The fallout has left African policymakers in an anxious holding pattern, forced to improvise emergency responses to a crisis entirely of someone else’s making.
Political Fallout: Incumbents Beware
The economic strain carries political consequences that could prove equally severe. For African democracies heading into elections in the coming months and years, inflation and economic hardship are the classic ingredients of electoral defeat.
Incumbents who had reasonable stories to tell at the start of the year now face an electorate increasingly focused on the price of fuel, food, and transport.

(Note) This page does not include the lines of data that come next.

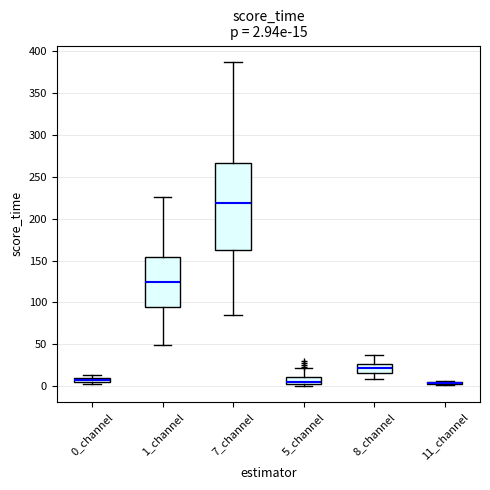

Which box is the tallest, from its lower edge to its upper edge?

7_channel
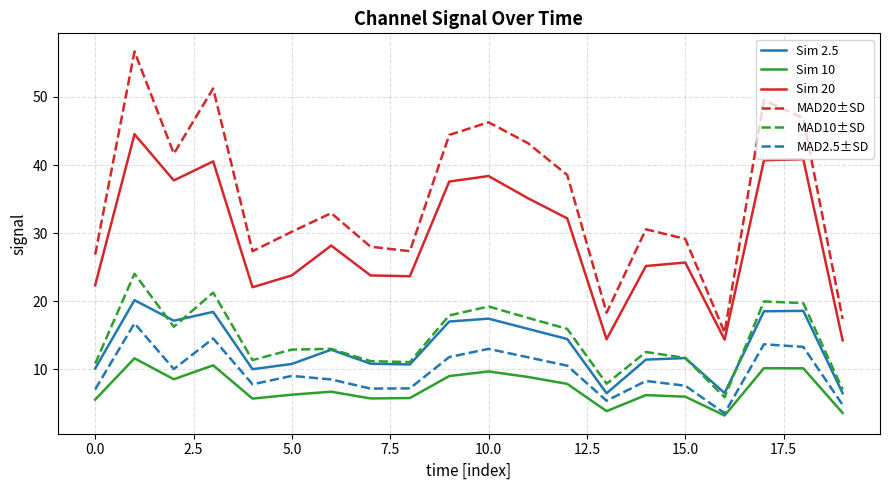

List the series in order of their peak value, lowest first.

Sim 10, MAD2.5±SD, Sim 2.5, MAD10±SD, Sim 20, MAD20±SD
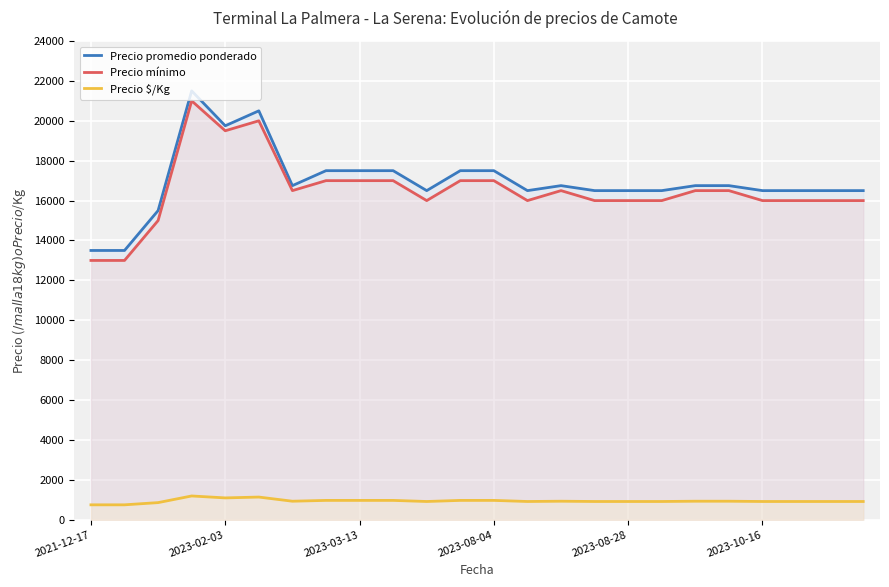

How many distinct data groups are displayed?

3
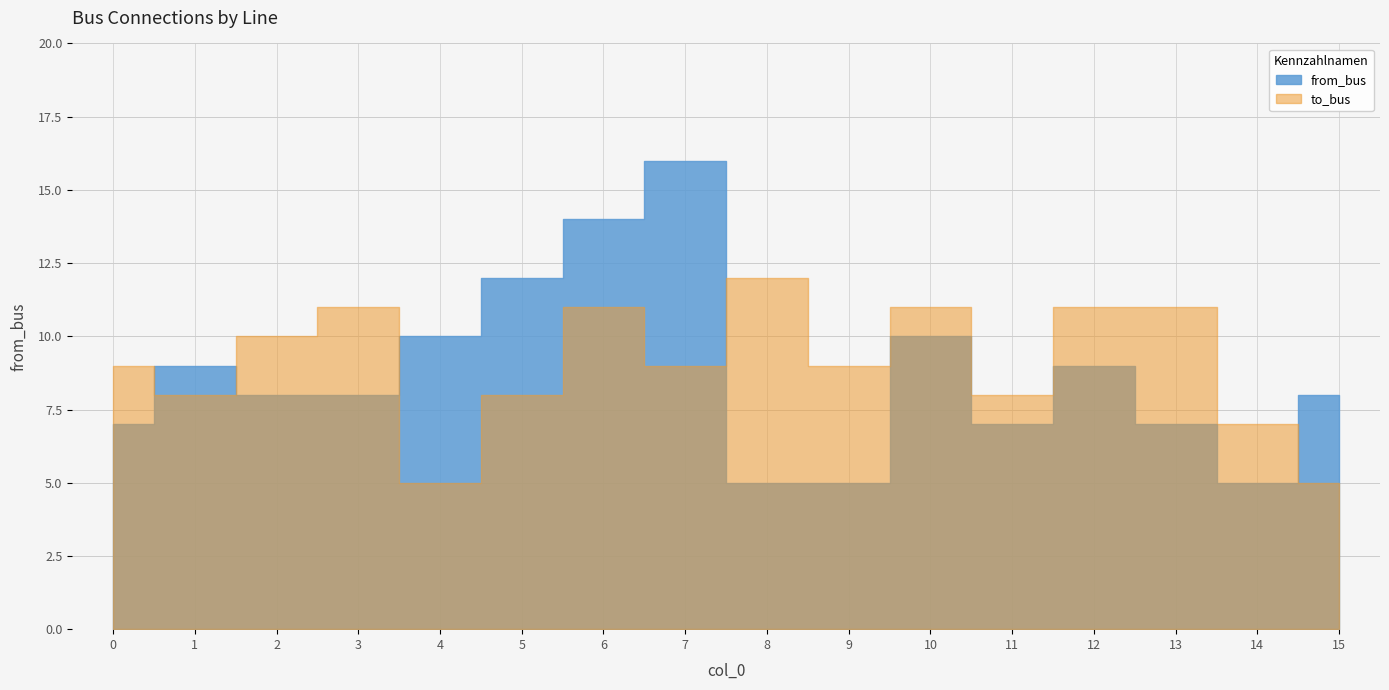

At how many categories does at least one series exceed 15?

1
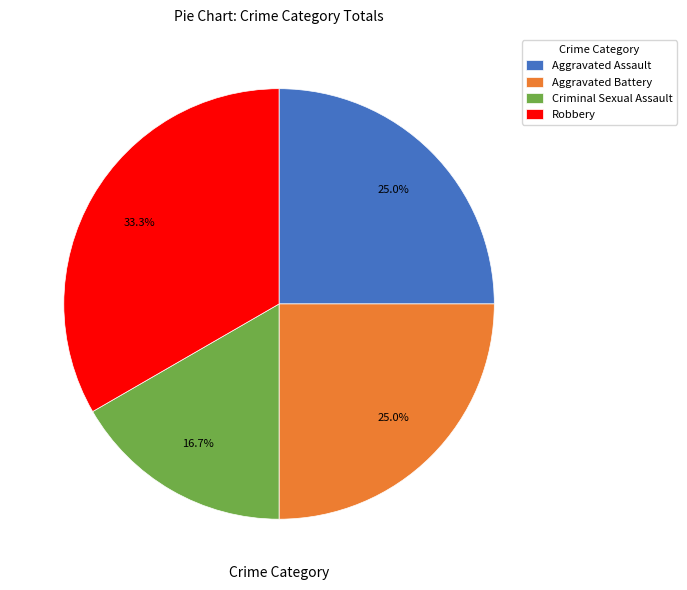

What percentage is NOT represented by Robbery?

66.7%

For countries under more authoritarian governance, the pressure finds a different outlet. Citizens who take to the streets to protest economic conditions may face not ballot boxes but batons.
History offers little comfort here: in Africa, externally induced economic crises have more than once provided the tinder for domestic political conflagrations.
Africa’s Familiar Predicament
There is something deeply familiar – and deeply unfair – about Africa’s current predicament. A war conceived in Washington, Tel Aviv, and Tehran; fought over interests that have nothing to do with Accra, Antananarivo, or Dar es Salaam; and negotiated, unsuccessfully, in Islamabad – is nonetheless extracting a painful toll from ordinary Africans who had no hand in any of it.
The continent has been here before. External decisions – on trade, on debt, on climate – have repeatedly shaped African outcomes in ways that African governments were powerless to influence.
The current crisis is a reminder that, whatever progress the continent has made in building economic resilience, it remains acutely exposed to the decisions of powers that rarely factor African welfare into their strategic calculations.
Until that changes – until Africa’s voice carries genuine weight in the rooms where global decisions are made – its economies will remain hostage to distant wars, distant negotiations, and distant failures of diplomacy.
Fidel Amakye Owusu is an International Relations and Security Analyst. He is an Associate at the Conflict Research Consortium for Africa and has previously hosted an International Affairs program with the Ghana Broadcasting Corporation (GBC). He is passionate about Diplomacy and realizing Africa’s global potential and how the continent should be viewed as part of the global collective.